Ein stumpfes Schwert
Der CDU-Europaabgeordnete Dennis Radtke beschäftigt sich als Mitglied im Sozialausschuss viel mit prekären Arbeitsverhältnissen, auch im Transportwesen. „Die Unternehmen haben nicht gezahlt, weil sie durch das Lieferkettensorgfaltspflichtgesetz dazu verpflichtet worden wären. Sondern weil sie wollten, dass das Thema aus der Öffentlichkeit verschwindet“, sagt er der taz. Das Lieferkettengesetz sieht er als stumpfes Schwert an. Unternehmen wie Mazur könnten weitermachen wie bisher, da es keine wirksamen Mittel gebe, um die Regeln, die das Mobilitätspaket geschaffen habe, auch durchzusetzen.
Daher setzt Radtke auch nicht auf das EU-Lieferkettengesetz, zu dem die Verhandlungen diese Woche weitergehen. Er hofft, dass die Europäische Arbeitsbehörde ELA für bessere Arbeitsbedingungen in der Branche sorgt. Diese relativ junge Behörde soll 2024 evaluiert werden. Das sieht Radtke als Chance an, um ihr neue Kompetenzen zu erteilen. Radtke will, dass die ELA künftig selbst ermitteln kann und mit anderen EU-Behörden wie Europol und Eurojust zusammenarbeitet. „Die Zustände im Transportwesen sind verheerend“, sagt er. „Wir sind aber schon weit gekommen und auf einem guten Weg, das abzuschaffen.“
Zudem wollen Radtke und die SPD-Europpolitikerin Gabriele Bischoff, dass die EU Beratungsangebote für mobile Arbeitnehmer*innen in ganz Europa finanziert. „Um den Fachkräftemangel zu beheben, setzt Europa gerade stark auf die Anwerbung von Arbeitskräften aus Drittstaaten. Dabei muss verbindlich sichergestellt werden, dass diese Arbeitnehmer*innen auch fair behandelt und entlohnt werden“, sagt Bischoff.

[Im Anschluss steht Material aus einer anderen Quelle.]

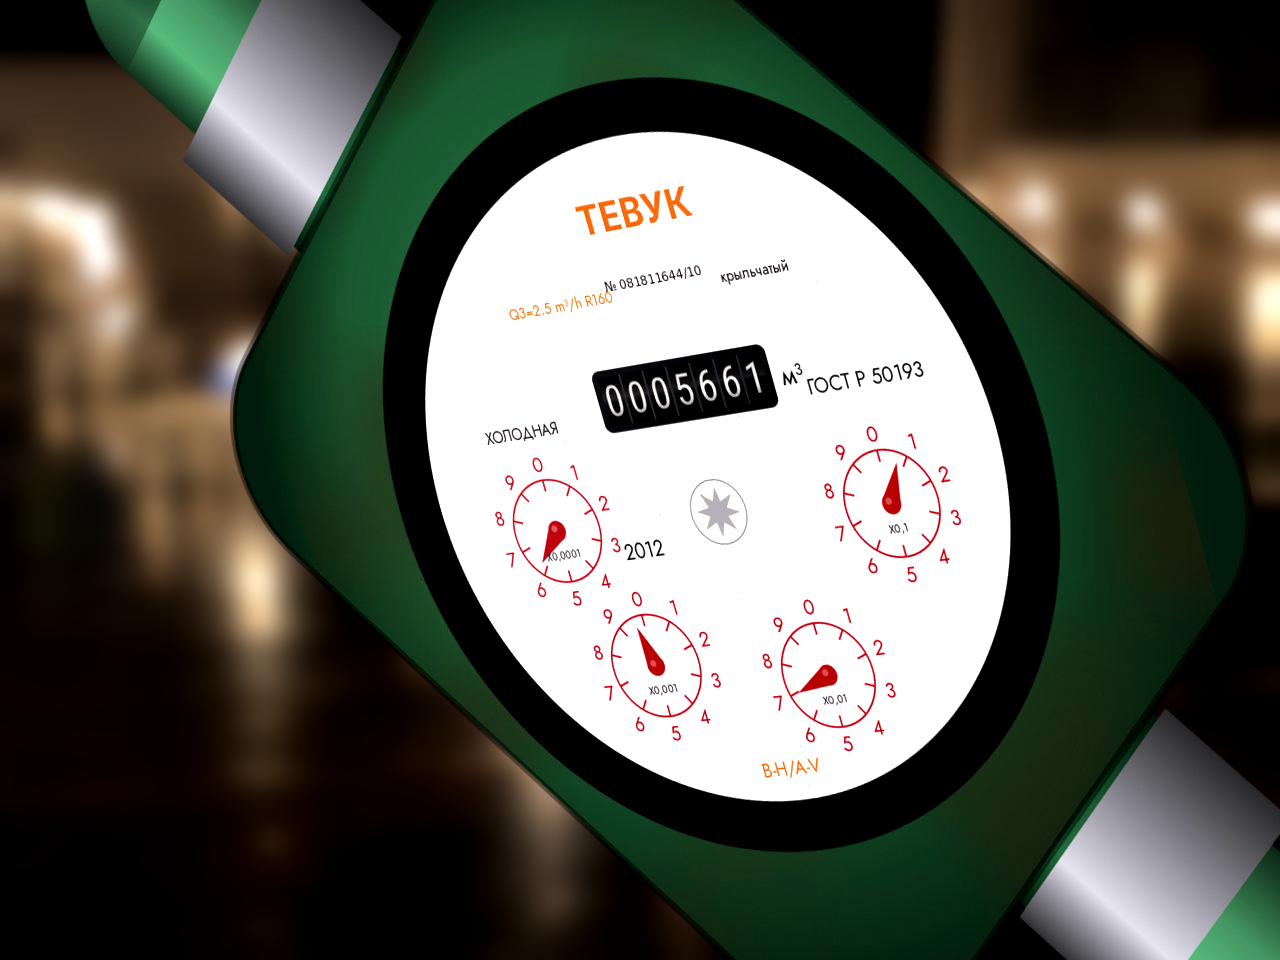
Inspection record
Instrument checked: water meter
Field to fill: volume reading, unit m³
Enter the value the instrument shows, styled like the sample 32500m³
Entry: 5661.0696m³
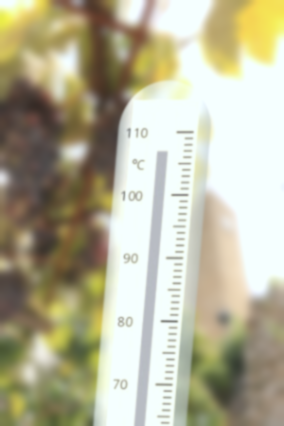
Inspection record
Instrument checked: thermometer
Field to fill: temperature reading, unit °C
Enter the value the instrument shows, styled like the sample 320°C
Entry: 107°C
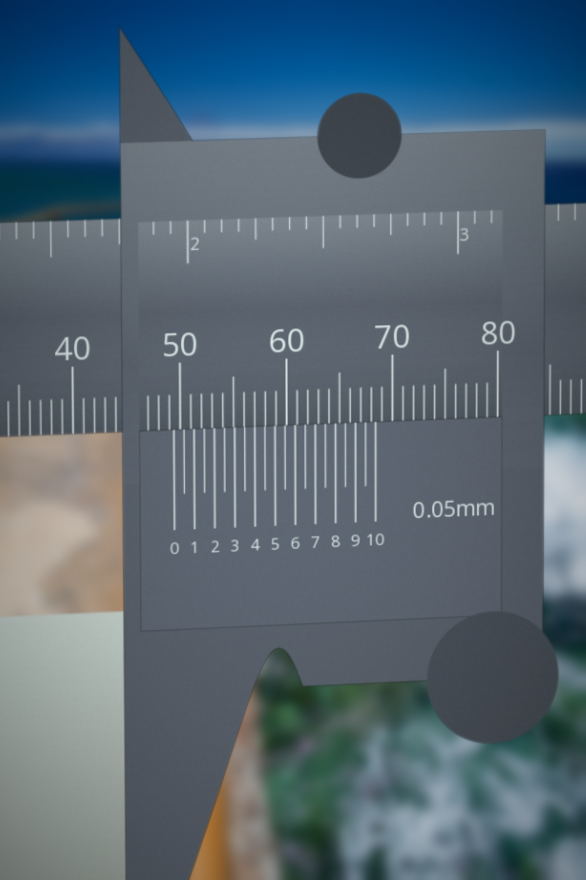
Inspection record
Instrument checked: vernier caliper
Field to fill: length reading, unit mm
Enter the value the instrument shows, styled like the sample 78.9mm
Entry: 49.4mm
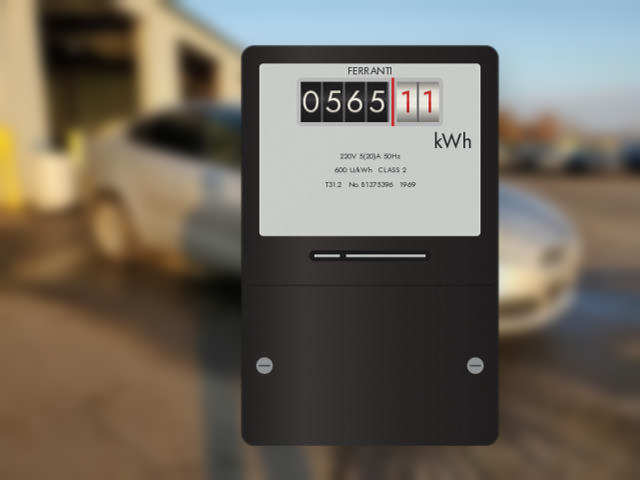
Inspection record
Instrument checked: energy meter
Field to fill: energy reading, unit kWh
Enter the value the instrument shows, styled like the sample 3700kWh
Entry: 565.11kWh
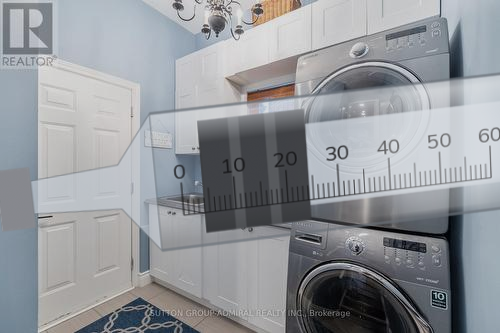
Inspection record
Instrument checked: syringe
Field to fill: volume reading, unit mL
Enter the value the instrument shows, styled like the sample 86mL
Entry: 4mL
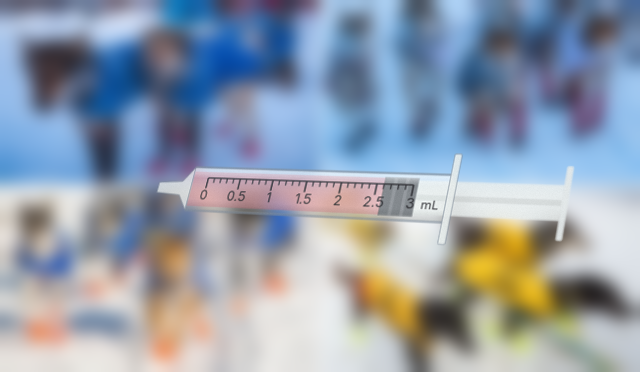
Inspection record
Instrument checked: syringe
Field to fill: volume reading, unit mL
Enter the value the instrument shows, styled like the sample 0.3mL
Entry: 2.6mL
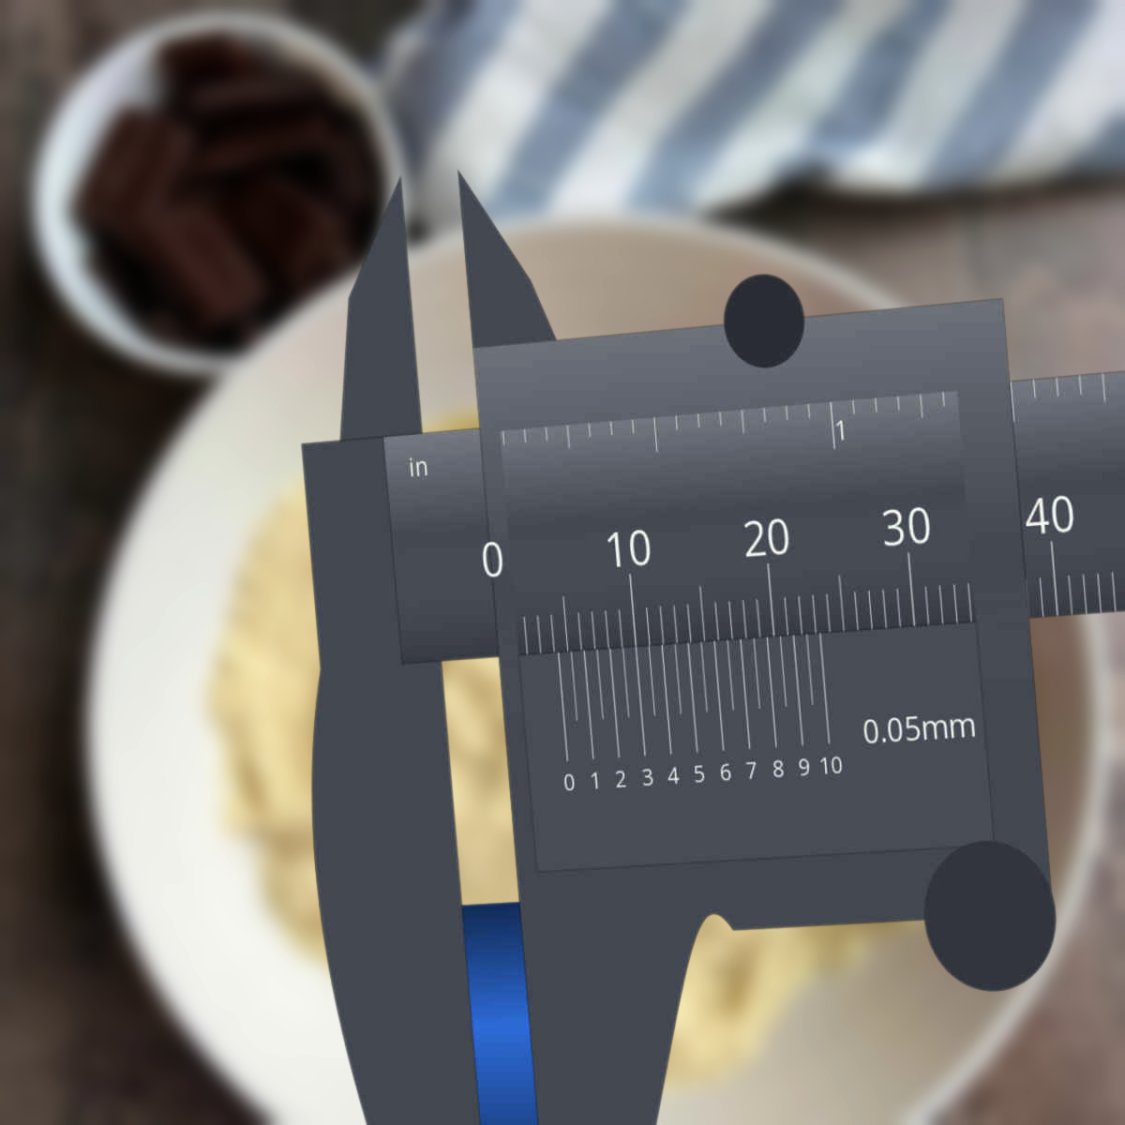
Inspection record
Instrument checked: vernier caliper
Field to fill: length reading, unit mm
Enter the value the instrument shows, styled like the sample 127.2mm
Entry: 4.3mm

Ein paar Schritte vor, ein paar zurück: Auf taz-Anfrage erklärte die Staatsanwaltschaft Darmstadt, bisher seien die Anzeigen von Mazur gegen die Fahrer nicht zurückgezogen worden. Mehrere Länder, darunter Litauen und Rumänien, haben gegen Teile des Mobilitätspakets geklagt. Sie wollen die Pflicht, dass die Lkws alle acht Wochen zurück zum Firmensitz gebracht werden muss, kippen. Leerfahrten lohnten sich nicht. Vergangene Woche gab der Generalanwalt des Europäischen Gerichtshofs den klagenden Ländern recht. Das Urteil wird Anfang 2024 erwartet.